TASKS:
• a. In the personal essay about soccer, music, and family, what was the final score of the championship game?
• b. Pick up the personal essay about soccer, music, and family after its last sentence and carry it forward.

---------- EXTRACT PROVIDED

I have lived in six cities through my seventeen years of life. In all these, I have learned, enjoy, and served. Thus, my experiences in all my communities are what have formed me. Although they discuss about my future and how to developed it, my family has always supported my education-my mother teaching me how to read and how law and society works; and my father teaching me how to speak in English and how to trace my road to success with music and art as my guides. And as my father said to me a while ago: "Without good education and without music there would be no past, no present, and no future." I agree.
This essay is frustrating me. I don't know if it answers the prompt. I don't know if it is fluent. So any suggestion about anything are more than welcomed. I would like honest comments about any factor that affects my essay (positively or negatively.) Thank you guys.
With a white collared shirt, black pants, and my Palo de Rosa guitar, I stepped up onto the stage when my mentor said my name. I had studied "Sons de carrilhőes" by Joăo Pernambuco for one month before the concert; I knew it as well as I know my brother's moves in FIFA '08 for the PlayStation 2-pretty well. I was ready to end the most exciting, most competitive, and most important day of my life so far.
That Saturday, as captain and central defense of the Conservatorio de las Rosas soccer team, I had the privilege to play the final of a championship of our school's sector. We, the least favorite team, were ready to show our new coach what an extraordinary team creator and motivator he was. Without a huge budget or extravagant uniforms he made us a team. Our game was against Thomas Jefferson team. Not the best team, but outstanding in performance and competitiveness; and with so much budget they could buy all their team-members' uniforms and tennis. The first time was tied and very long due to several faults of both teams; mines too. But as the first touch of Jeshua, our forward, in the second time we took the control of the game. We defeated them 5-3; three Jeshua's goals, one Anton's (my brother) goal, and one mine. The celebration came with my graduation as my feet came into my black shoes-neat.

--------------------
---------- DATA SHOWN

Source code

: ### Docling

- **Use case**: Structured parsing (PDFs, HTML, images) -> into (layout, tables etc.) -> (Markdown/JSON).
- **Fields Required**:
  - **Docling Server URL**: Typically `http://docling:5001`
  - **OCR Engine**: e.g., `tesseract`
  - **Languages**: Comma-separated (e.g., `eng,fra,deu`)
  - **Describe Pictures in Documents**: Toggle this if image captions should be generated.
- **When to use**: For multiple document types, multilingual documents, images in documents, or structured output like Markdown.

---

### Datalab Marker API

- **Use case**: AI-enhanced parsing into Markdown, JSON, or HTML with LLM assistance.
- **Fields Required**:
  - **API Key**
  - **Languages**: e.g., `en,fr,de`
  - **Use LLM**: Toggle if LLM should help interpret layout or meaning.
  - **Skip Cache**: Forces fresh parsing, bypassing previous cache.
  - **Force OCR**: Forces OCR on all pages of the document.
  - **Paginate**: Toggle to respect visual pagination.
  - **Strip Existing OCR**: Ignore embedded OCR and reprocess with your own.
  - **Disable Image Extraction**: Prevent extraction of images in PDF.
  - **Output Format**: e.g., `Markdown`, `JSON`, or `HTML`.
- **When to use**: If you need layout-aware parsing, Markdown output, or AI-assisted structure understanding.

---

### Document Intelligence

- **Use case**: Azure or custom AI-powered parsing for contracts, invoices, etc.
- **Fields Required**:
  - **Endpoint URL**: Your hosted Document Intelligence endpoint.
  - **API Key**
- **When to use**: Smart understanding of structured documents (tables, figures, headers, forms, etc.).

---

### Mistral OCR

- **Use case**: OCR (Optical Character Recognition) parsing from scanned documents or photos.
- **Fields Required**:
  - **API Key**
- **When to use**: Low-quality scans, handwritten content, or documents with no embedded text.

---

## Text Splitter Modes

--------------------

RESPONSES:
• a. 5-3

• b.
The same day we won the championship I was graduating from my 9th grade. I was going to Preparatoria Valladolid, one marvelous school. I had obtained my admission through my passing of the preparatory test and my acquiring of a scholarship. Three significant events in one day; this day definitely made a mark on my life. "I am ready for tonight's dinner", I said my family when enjoying a delicious lunch at the best place in the city-my home.
After my graduation's formal dinner, I played the guitar as the opener of the concert; t was my fifth time opening a concert at my thirty-third concert. As I began to play, I felt music talking to me; at the end of the song I heard the notes of my life. From Mi to that La to that double Re to the last Re, I felt the exact same way with my life-from being in diapers to being in shorts and jeans to being in black suits to the culmination of a life with no determined point yet.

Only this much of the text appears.